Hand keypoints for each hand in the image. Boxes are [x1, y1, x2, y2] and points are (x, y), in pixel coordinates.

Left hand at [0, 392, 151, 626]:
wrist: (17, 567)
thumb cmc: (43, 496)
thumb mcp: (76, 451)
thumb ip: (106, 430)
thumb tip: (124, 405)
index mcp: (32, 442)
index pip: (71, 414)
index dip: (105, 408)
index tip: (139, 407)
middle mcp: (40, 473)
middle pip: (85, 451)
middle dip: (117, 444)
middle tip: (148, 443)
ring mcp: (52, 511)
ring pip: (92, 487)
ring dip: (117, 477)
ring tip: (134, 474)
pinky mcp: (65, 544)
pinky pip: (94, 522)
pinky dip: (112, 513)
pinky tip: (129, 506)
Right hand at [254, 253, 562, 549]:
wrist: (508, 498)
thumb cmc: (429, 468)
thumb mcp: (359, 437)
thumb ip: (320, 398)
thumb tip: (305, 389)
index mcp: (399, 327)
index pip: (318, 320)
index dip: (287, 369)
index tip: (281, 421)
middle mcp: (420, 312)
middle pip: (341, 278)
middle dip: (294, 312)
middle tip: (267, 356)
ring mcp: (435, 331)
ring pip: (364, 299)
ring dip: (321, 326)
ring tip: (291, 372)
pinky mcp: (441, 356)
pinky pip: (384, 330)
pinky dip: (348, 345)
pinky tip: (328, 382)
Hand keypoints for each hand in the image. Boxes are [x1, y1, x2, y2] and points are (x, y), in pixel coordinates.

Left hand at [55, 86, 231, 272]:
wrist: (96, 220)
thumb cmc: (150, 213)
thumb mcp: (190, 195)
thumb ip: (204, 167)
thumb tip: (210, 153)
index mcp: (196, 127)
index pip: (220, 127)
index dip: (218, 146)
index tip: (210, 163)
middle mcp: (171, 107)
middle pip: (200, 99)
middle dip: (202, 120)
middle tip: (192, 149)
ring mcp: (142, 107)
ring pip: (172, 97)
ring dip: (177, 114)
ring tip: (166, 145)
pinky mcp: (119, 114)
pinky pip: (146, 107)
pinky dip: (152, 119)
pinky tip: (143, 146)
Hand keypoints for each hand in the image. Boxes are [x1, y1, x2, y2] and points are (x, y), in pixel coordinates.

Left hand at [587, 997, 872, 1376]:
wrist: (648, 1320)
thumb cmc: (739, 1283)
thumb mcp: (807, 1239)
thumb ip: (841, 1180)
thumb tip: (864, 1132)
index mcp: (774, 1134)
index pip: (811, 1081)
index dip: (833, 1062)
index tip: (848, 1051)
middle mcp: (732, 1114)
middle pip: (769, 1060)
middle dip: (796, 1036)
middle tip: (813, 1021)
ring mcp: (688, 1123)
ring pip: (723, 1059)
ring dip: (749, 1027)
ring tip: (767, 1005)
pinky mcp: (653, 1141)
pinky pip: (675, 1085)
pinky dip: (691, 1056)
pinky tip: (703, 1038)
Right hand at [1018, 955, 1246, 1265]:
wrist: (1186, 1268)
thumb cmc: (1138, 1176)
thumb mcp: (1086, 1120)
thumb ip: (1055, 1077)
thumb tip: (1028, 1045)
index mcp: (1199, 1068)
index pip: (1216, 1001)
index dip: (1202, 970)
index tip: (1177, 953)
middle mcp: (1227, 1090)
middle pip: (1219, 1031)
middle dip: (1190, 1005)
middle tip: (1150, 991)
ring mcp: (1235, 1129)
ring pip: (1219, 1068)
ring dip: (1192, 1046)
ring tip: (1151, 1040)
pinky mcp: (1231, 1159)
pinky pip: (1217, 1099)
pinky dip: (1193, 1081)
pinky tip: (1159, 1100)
--- --- ---
Copy out the full set of entries without altering anything.

# RESULT FOR THIS TASK:
Hand keypoints for each hand in the image. Boxes are [x1, y1, x2, y2] and points are (x, y), in pixel coordinates.

Left hand at [0, 392, 151, 626]:
wrist: (17, 567)
thumb cmc: (43, 496)
thumb mcp: (76, 451)
thumb ip: (106, 430)
thumb tip: (124, 405)
index mcp: (32, 442)
index pip: (71, 414)
index dip: (105, 408)
index tip: (139, 407)
middle mcp: (40, 473)
middle pip: (85, 451)
middle dip: (117, 444)
middle tip: (148, 443)
ring mcp: (52, 511)
ring pip: (92, 487)
ring dip: (117, 477)
ring tip: (134, 474)
pinky mcp: (65, 544)
pinky pip: (94, 522)
pinky dip: (112, 513)
pinky tip: (129, 506)
Right hand at [254, 253, 562, 549]:
wrist: (508, 498)
thumb cmc: (429, 468)
thumb mcp: (359, 437)
thumb ip: (320, 398)
thumb tip: (305, 389)
index mcp: (399, 327)
index pip: (318, 320)
index dip: (287, 369)
index tip: (281, 421)
middle mcp: (420, 312)
middle pip: (341, 278)
middle dip: (294, 312)
middle tip: (267, 356)
ring mcp: (435, 331)
ring pip: (364, 299)
ring dip: (321, 326)
ring tip: (291, 372)
pinky mcp: (441, 356)
pinky pip: (384, 330)
pinky dip: (348, 345)
pinky tip: (328, 382)
Hand keypoints for each hand in the image. Boxes are [x1, y1, x2, y2] and points are (x, y), in pixel coordinates.

Left hand at [55, 86, 231, 272]:
wrist: (96, 220)
thumb cmc: (150, 213)
thumb mcp: (190, 195)
thumb ip: (204, 167)
thumb tip: (210, 153)
index mcp: (196, 127)
index pip: (220, 127)
index dip: (218, 146)
index tip: (210, 163)
middle mcp: (171, 107)
middle pip: (200, 99)
middle dip: (202, 120)
middle tip: (192, 149)
ring mcp: (142, 107)
ring pip: (172, 97)
ring dip: (177, 114)
ring tip: (166, 145)
pinky mcp: (119, 114)
pinky pip: (146, 107)
pinky dip: (152, 119)
pinky tip: (143, 146)
Hand keypoints for each hand in the image. Boxes are [x1, y1, x2, y2] and points are (x, y), in pixel coordinates.

Left hand at [587, 997, 872, 1376]:
wrist: (648, 1320)
thumb cmc: (739, 1283)
thumb mcp: (807, 1239)
thumb ip: (841, 1180)
thumb tip: (864, 1132)
index mcp: (774, 1134)
index pip: (811, 1081)
index dip: (833, 1062)
index tip: (848, 1051)
middle mcp: (732, 1114)
middle pip: (769, 1060)
middle dip: (796, 1036)
middle tip: (813, 1021)
ring mcp: (688, 1123)
ring pip: (723, 1059)
ring dip: (749, 1027)
ring tip: (767, 1005)
pinky mcp: (653, 1141)
pinky pip: (675, 1085)
pinky dip: (691, 1056)
pinky tip: (703, 1038)
Right hand at [1018, 955, 1246, 1265]:
wrist: (1186, 1268)
thumb cmc: (1138, 1176)
thumb mcp: (1086, 1120)
thumb ip: (1055, 1077)
thumb tip: (1028, 1045)
index mcp: (1199, 1068)
index pip: (1216, 1001)
index dip: (1202, 970)
index tip: (1177, 953)
middle mcp: (1227, 1090)
middle pip: (1219, 1031)
middle dip: (1190, 1005)
middle tip: (1150, 991)
ring mcp: (1235, 1129)
ring pip: (1219, 1068)
ring dip: (1192, 1046)
ring tip: (1151, 1040)
pinky mcp: (1231, 1159)
pinky pip: (1217, 1099)
pinky dip: (1193, 1081)
pinky tip: (1159, 1100)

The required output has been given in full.